*GOAL OF THE EXERCISE*: Filter the listing below for "chez" and report every line that has it.

*EXERCISE MATERIALS*:
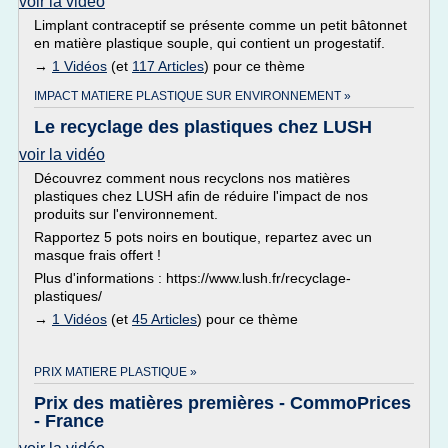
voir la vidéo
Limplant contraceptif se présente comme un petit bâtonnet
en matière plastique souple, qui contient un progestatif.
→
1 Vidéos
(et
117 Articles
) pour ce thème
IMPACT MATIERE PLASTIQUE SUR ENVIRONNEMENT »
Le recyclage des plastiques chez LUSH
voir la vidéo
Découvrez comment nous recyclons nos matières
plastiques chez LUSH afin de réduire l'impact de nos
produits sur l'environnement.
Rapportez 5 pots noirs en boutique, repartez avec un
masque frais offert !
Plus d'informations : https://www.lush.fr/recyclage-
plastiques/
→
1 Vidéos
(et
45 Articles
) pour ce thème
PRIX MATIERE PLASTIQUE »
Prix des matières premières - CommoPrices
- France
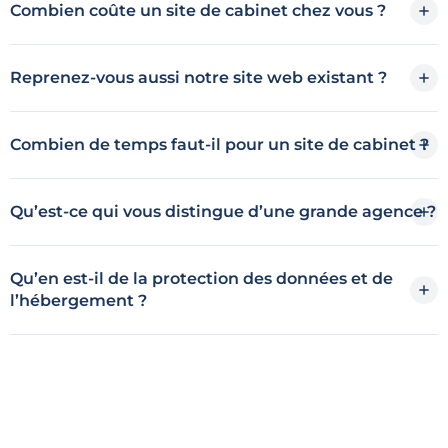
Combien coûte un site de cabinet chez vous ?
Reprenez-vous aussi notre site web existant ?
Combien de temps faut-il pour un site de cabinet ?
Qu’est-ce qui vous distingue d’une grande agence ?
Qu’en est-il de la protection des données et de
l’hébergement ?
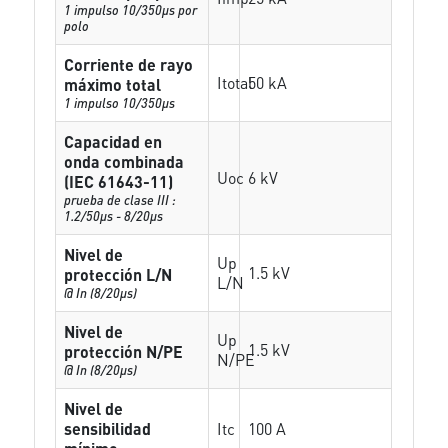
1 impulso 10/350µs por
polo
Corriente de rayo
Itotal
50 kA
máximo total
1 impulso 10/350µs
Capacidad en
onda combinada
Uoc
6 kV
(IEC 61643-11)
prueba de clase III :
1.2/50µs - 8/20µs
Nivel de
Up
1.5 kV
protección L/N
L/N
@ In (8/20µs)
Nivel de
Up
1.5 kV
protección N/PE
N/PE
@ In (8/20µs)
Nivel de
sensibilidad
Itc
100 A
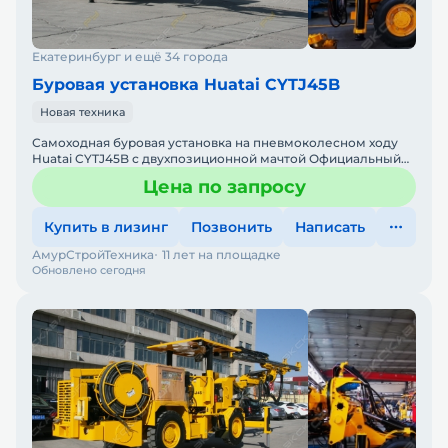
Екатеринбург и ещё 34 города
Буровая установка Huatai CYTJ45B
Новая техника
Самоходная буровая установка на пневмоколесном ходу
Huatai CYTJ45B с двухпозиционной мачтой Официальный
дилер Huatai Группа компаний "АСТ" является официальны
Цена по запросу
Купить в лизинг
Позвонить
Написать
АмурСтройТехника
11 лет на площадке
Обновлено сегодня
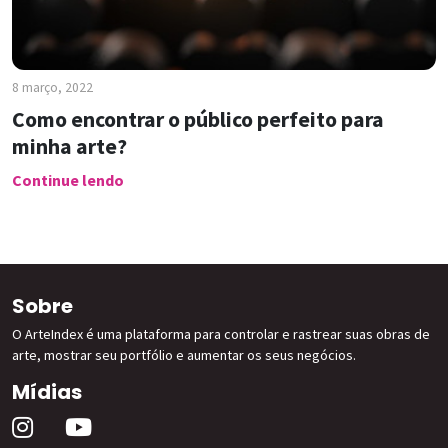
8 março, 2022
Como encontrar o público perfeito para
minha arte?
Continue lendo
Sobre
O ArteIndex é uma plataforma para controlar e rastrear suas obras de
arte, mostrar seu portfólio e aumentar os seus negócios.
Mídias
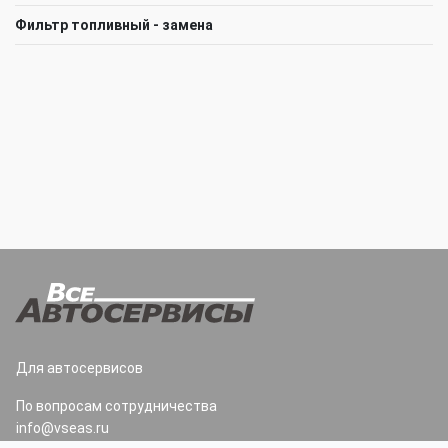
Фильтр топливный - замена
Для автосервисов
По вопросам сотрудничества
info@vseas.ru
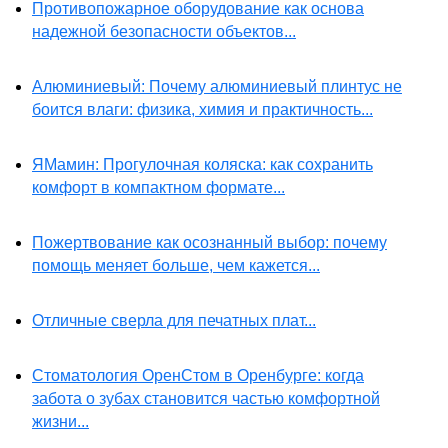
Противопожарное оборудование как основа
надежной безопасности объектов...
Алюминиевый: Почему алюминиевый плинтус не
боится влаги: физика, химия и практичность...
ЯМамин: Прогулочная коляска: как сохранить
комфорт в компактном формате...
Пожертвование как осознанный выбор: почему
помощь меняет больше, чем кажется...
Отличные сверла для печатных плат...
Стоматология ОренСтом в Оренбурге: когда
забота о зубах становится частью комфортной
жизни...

*OUTPUT OF THE EXERCISE*:
Le recyclage des plastiques chez LUSH
plastiques chez LUSH afin de réduire l'impact de nos
Combien coûte un site de cabinet chez vous ?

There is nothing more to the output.